Mr Docherty told the Health Service Journal (HSJ) the number of people waiting in ambulances for 24 hours before hospital admissions is increasing. He also said serious incidents have quadrupled in the past year as delays affect resources.
In the interview, he expressed concerns over how NHS England and the Care Quality Commission (CQC) are handling the increasing desperate situation.
“Around August 17 is the day I think it will all fail. I’ve been asked how I can be so specific, but that date is when a third of our resource (will be) lost to delays, and that will mean we just can’t respond
“Mathematically it will be a bit like a Titanic moment. It will be a mathematical (certainty) that this thing is sinking, and it will be pretty much beyond the tipping point by then."
He added: “It would make me the happiest person in the world if everyone in the system proves to me that actually the ambulance service in the West Midlands isn’t going to fail on August 17, and I’ve got it completely wrong.”
Mr Docherty said the large number of medically fit patients in hospital is “criminal ... when I’ve got teenagers dying on the street from things that are completely reversible".
Official figures reported by The Telegraph showed 62% of patients in England considered fit to leave remained on wards as of April 30.
The risk rating for handover delays at West Midlands Ambulance Service was raised to 25 in October, the highest in its history.
Mr Docherty said: “The 25 reflects that patients are dying every day that shouldn’t be dying every day.
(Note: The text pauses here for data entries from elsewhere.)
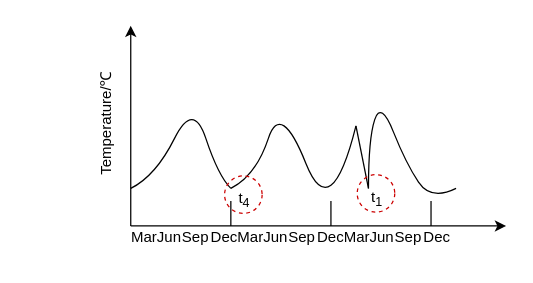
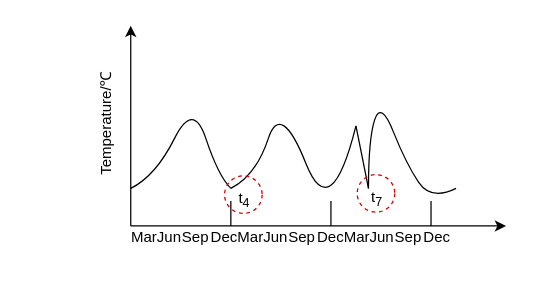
  <mxCell id="0" />
  <mxCell id="1" parent="0" />
  <mxCell id="2" value="" style="endArrow=classic;html=1;rounded=0;" edge="1" parent="1"><mxGeometry width="50" height="50" relative="1" as="geometry"><mxPoint x="104" y="180" as="sourcePoint" /><mxPoint x="404" y="180" as="targetPoint" /></mxGeometry></mxCell>
  <mxCell id="3" value="" style="endArrow=classic;html=1;rounded=0;" edge="1" parent="1"><mxGeometry width="50" height="50" relative="1" as="geometry"><mxPoint x="104" y="180" as="sourcePoint" /><mxPoint x="104" y="20" as="targetPoint" /></mxGeometry></mxCell>
  <mxCell id="4" value="" style="endArrow=none;html=1;rounded=0;" edge="1" parent="1"><mxGeometry width="50" height="50" relative="1" as="geometry"><mxPoint x="184" y="180" as="sourcePoint" /><mxPoint x="184" y="160" as="targetPoint" /></mxGeometry></mxCell>
  <mxCell id="5" value="" style="endArrow=none;html=1;rounded=0;" edge="1" parent="1"><mxGeometry width="50" height="50" relative="1" as="geometry"><mxPoint x="264" y="180" as="sourcePoint" /><mxPoint x="264" y="160" as="targetPoint" /></mxGeometry></mxCell>
  <mxCell id="6" value="" style="endArrow=none;html=1;rounded=0;" edge="1" parent="1"><mxGeometry width="50" height="50" relative="1" as="geometry"><mxPoint x="344" y="180" as="sourcePoint" /><mxPoint x="344" y="160" as="targetPoint" /></mxGeometry></mxCell>
  <mxCell id="7" value="Mar" style="text;html=1;strokeColor=none;fillColor=none;align=center;verticalAlign=middle;whiteSpace=wrap;rounded=0;" vertex="1" parent="1"><mxGeometry x="85" y="174" width="60" height="30" as="geometry" /></mxCell>
  <mxCell id="8" value="Jun" style="text;html=1;strokeColor=none;fillColor=none;align=center;verticalAlign=middle;whiteSpace=wrap;rounded=0;" vertex="1" parent="1"><mxGeometry x="105" y="174" width="60" height="30" as="geometry" /></mxCell>
  <mxCell id="9" value="Sep" style="text;html=1;strokeColor=none;fillColor=none;align=center;verticalAlign=middle;whiteSpace=wrap;rounded=0;" vertex="1" parent="1"><mxGeometry x="126" y="174" width="60" height="30" as="geometry" /></mxCell>
  <mxCell id="10" value="Dec" style="text;html=1;strokeColor=none;fillColor=none;align=center;verticalAlign=middle;whiteSpace=wrap;rounded=0;" vertex="1" parent="1"><mxGeometry x="149" y="174" width="60" height="30" as="geometry" /></mxCell>
  <mxCell id="11" value="Mar" style="text;html=1;strokeColor=none;fillColor=none;align=center;verticalAlign=middle;whiteSpace=wrap;rounded=0;" vertex="1" parent="1"><mxGeometry x="170" y="174" width="60" height="30" as="geometry" /></mxCell>
  <mxCell id="12" value="Jun" style="text;html=1;strokeColor=none;fillColor=none;align=center;verticalAlign=middle;whiteSpace=wrap;rounded=0;" vertex="1" parent="1"><mxGeometry x="190" y="174" width="60" height="30" as="geometry" /></mxCell>
  <mxCell id="13" value="Sep" style="text;html=1;strokeColor=none;fillColor=none;align=center;verticalAlign=middle;whiteSpace=wrap;rounded=0;" vertex="1" parent="1"><mxGeometry x="211" y="174" width="60" height="30" as="geometry" /></mxCell>
  <mxCell id="14" value="Dec" style="text;html=1;strokeColor=none;fillColor=none;align=center;verticalAlign=middle;whiteSpace=wrap;rounded=0;" vertex="1" parent="1"><mxGeometry x="234" y="174" width="60" height="30" as="geometry" /></mxCell>
  <mxCell id="15" value="Mar" style="text;html=1;strokeColor=none;fillColor=none;align=center;verticalAlign=middle;whiteSpace=wrap;rounded=0;" vertex="1" parent="1"><mxGeometry x="255" y="174" width="60" height="30" as="geometry" /></mxCell>
  <mxCell id="16" value="Jun" style="text;html=1;strokeColor=none;fillColor=none;align=center;verticalAlign=middle;whiteSpace=wrap;rounded=0;" vertex="1" parent="1"><mxGeometry x="275" y="174" width="60" height="30" as="geometry" /></mxCell>
  <mxCell id="17" value="Sep" style="text;html=1;strokeColor=none;fillColor=none;align=center;verticalAlign=middle;whiteSpace=wrap;rounded=0;" vertex="1" parent="1"><mxGeometry x="296" y="174" width="60" height="30" as="geometry" /></mxCell>
  <mxCell id="18" value="Dec" style="text;html=1;strokeColor=none;fillColor=none;align=center;verticalAlign=middle;whiteSpace=wrap;rounded=0;" vertex="1" parent="1"><mxGeometry x="319" y="174" width="60" height="30" as="geometry" /></mxCell>
  <mxCell id="19" value="" style="curved=1;endArrow=none;html=1;rounded=0;endFill=0;" edge="1" parent="1"><mxGeometry width="50" height="50" relative="1" as="geometry"><mxPoint x="104" y="150" as="sourcePoint" /><mxPoint x="184" y="150" as="targetPoint" /><Array as="points"><mxPoint x="124" y="140" /><mxPoint x="154" y="80" /><mxPoint x="174" y="140" /></Array></mxGeometry></mxCell>
  <mxCell id="20" value="" style="curved=1;endArrow=none;html=1;rounded=0;endFill=0;" edge="1" parent="1"><mxGeometry width="50" height="50" relative="1" as="geometry"><mxPoint x="184" y="150" as="sourcePoint" /><mxPoint x="284" y="100" as="targetPoint" /><Array as="points"><mxPoint x="204" y="140" /><mxPoint x="224" y="80" /><mxPoint x="264" y="180" /></Array></mxGeometry></mxCell>
  <mxCell id="21" value="" style="endArrow=none;html=1;rounded=0;" edge="1" parent="1"><mxGeometry width="50" height="50" relative="1" as="geometry"><mxPoint x="294" y="150" as="sourcePoint" /><mxPoint x="284" y="100" as="targetPoint" /></mxGeometry></mxCell>
  <mxCell id="22" value="" style="curved=1;endArrow=none;html=1;rounded=0;endFill=0;" edge="1" parent="1"><mxGeometry width="50" height="50" relative="1" as="geometry"><mxPoint x="294" y="150" as="sourcePoint" /><mxPoint x="364" y="150" as="targetPoint" /><Array as="points"><mxPoint x="294" y="110" /><mxPoint x="304" y="80" /><mxPoint x="324" y="130" /><mxPoint x="344" y="160" /></Array></mxGeometry></mxCell>
  <mxCell id="23" value="&amp;nbsp;Temperature/℃" style="text;html=1;strokeColor=none;fillColor=none;align=center;verticalAlign=middle;whiteSpace=wrap;rounded=0;rotation=-90;" vertex="1" parent="1"><mxGeometry x="20" y="85" width="129" height="30" as="geometry" /></mxCell>
  <mxCell id="24" value="" style="ellipse;whiteSpace=wrap;html=1;aspect=fixed;fillColor=none;dashed=1;strokeColor=#CC0000;" vertex="1" parent="1"><mxGeometry x="179" y="140" width="30" height="30" as="geometry" /></mxCell>
  <mxCell id="25" value="t&lt;sub&gt;4&lt;/sub&gt;" style="text;html=1;strokeColor=none;fillColor=none;align=center;verticalAlign=middle;whiteSpace=wrap;rounded=0;dashed=1;" vertex="1" parent="1"><mxGeometry x="165" y="144" width="60" height="30" as="geometry" /></mxCell>
  <mxCell id="26" value="" style="ellipse;whiteSpace=wrap;html=1;aspect=fixed;fillColor=none;dashed=1;strokeColor=#CC0000;" vertex="1" parent="1"><mxGeometry x="285" y="139" width="30" height="30" as="geometry" /></mxCell>
- <mxCell id="27" value="t&lt;sub&gt;1&lt;/sub&gt;" style="text;html=1;strokeColor=none;fillColor=none;align=center;verticalAlign=middle;whiteSpace=wrap;rounded=0;dashed=1;" vertex="1" parent="1"><mxGeometry x="271" y="143" width="60" height="30" as="geometry" /></mxCell>
+ <mxCell id="27" value="t&lt;sub&gt;7&lt;/sub&gt;" style="text;html=1;strokeColor=none;fillColor=none;align=center;verticalAlign=middle;whiteSpace=wrap;rounded=0;dashed=1;" vertex="1" parent="1"><mxGeometry x="271" y="143" width="60" height="30" as="geometry" /></mxCell>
Their deaths are entirely predictable, and of a scale that means we need to be taking this really seriously.”
“All of the issues that we’re building for the future are huge. And I don’t know why the CQC are not all over this, I don’t know why NHS England is not all over this.”
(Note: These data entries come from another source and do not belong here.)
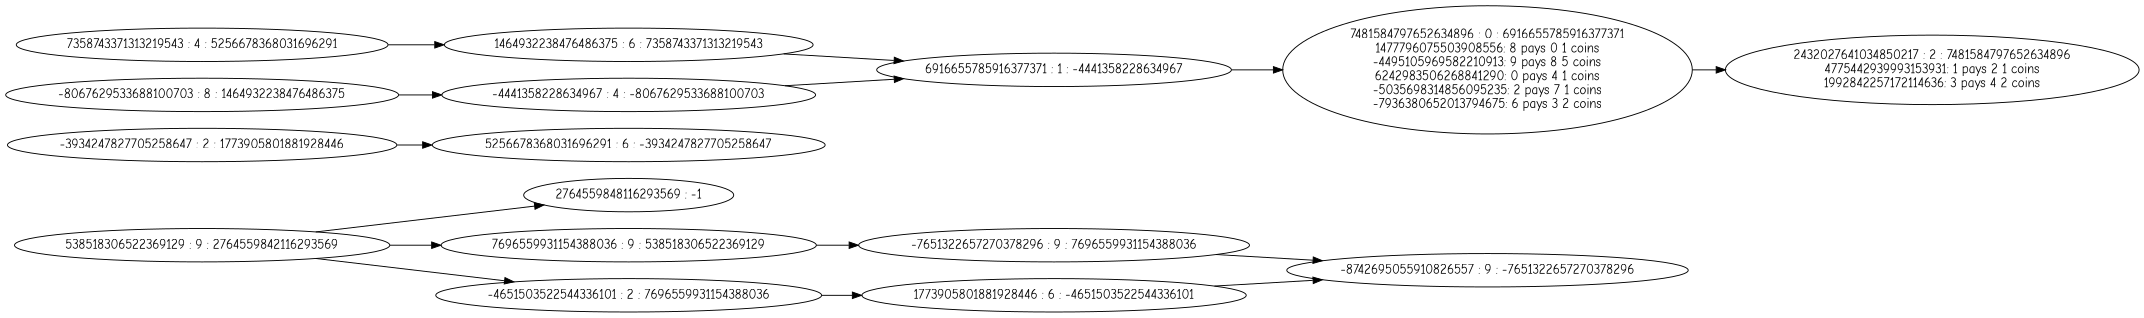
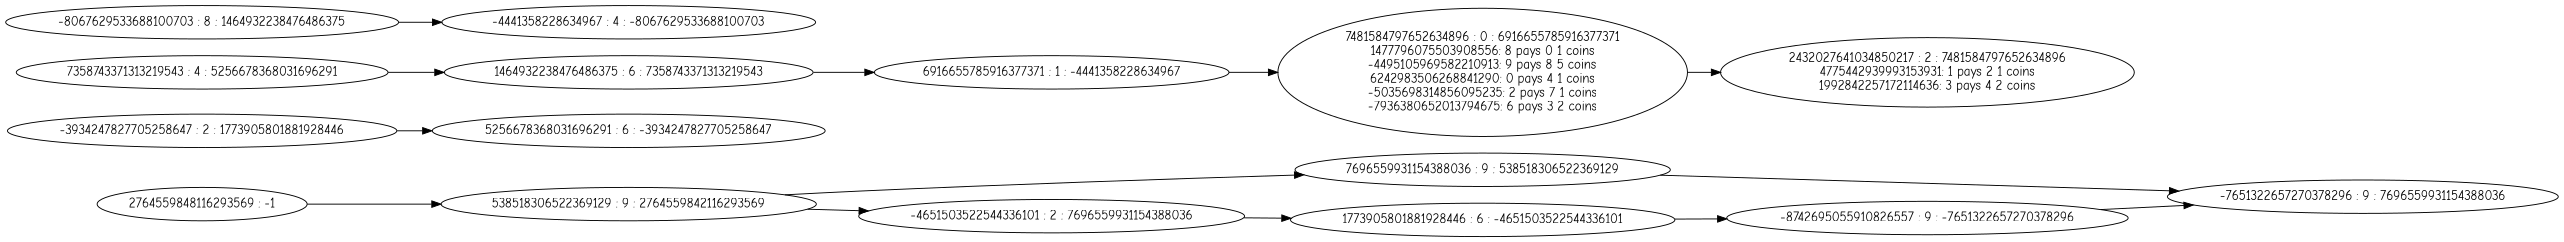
  digraph {
    fontname="Comic Neue"
    rankdir=LR
    node [fontname="Comic Neue"]
    edge [fontname="Comic Neue"]
    n1 [label="2764559848116293569 : -1"]
    n2 [label="538518306522369129 : 9 : 2764559842116293569\n"]
    n3 [label="7696559931154388036 : 9 : 538518306522369129\n"]
    n4 [label="-4651503522544336101 : 2 : 7696559931154388036\n"]
    n5 [label="-7651322657270378296 : 9 : 7696559931154388036\n"]
    n6 [label="1773905801881928446 : 6 : -4651503522544336101\n"]
    n7 [label="-8742695055910826557 : 9 : -7651322657270378296\n"]
    n8 [label="-3934247827705258647 : 2 : 1773905801881928446\n"]
    n9 [label="5256678368031696291 : 6 : -3934247827705258647\n"]
    n10 [label="7358743371313219543 : 4 : 5256678368031696291\n"]
    n11 [label="1464932238476486375 : 6 : 7358743371313219543\n"]
    n12 [label="6916655785916377371 : 1 : -4441358228634967\n"]
    n13 [label="-8067629533688100703 : 8 : 1464932238476486375\n"]
    n14 [label="-4441358228634967 : 4 : -8067629533688100703\n"]
    n15 [label="7481584797652634896 : 0 : 6916655785916377371\n1477796075503908556: 8 pays 0 1 coins\n-4495105969582210913: 9 pays 8 5 coins\n6242983506268841290: 0 pays 4 1 coins\n-5035698314856095235: 2 pays 7 1 coins\n-7936380652013794675: 6 pays 3 2 coins\n"]
    n16 [label="2432027641034850217 : 2 : 7481584797652634896\n4775442939993153931: 1 pays 2 1 coins\n1992842257172114636: 3 pays 4 2 coins\n"]
-   n2 -> n1
+   n1 -> n2
    n2 -> n3
    n2 -> n4
    n3 -> n5
    n4 -> n6
-   n5 -> n7
+   n7 -> n5
    n6 -> n7
    n8 -> n9
    n10 -> n11
    n11 -> n12
    n12 -> n15
    n13 -> n14
-   n14 -> n12
    n15 -> n16
  }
An NHS spokesman told The Telegraph : “The NHS has been working hard to reduce ambulance delays and £150 million of additional system funding has been allocated for ambulance service pressures in 2022-23. There is no doubt the NHS still faces pressures, and the latest figures are another reminder of the crucial importance of community and social care, in helping people in hospital leave when they are fit to do so, not just because it is better for them but because it helps free up precious NHS bed space.”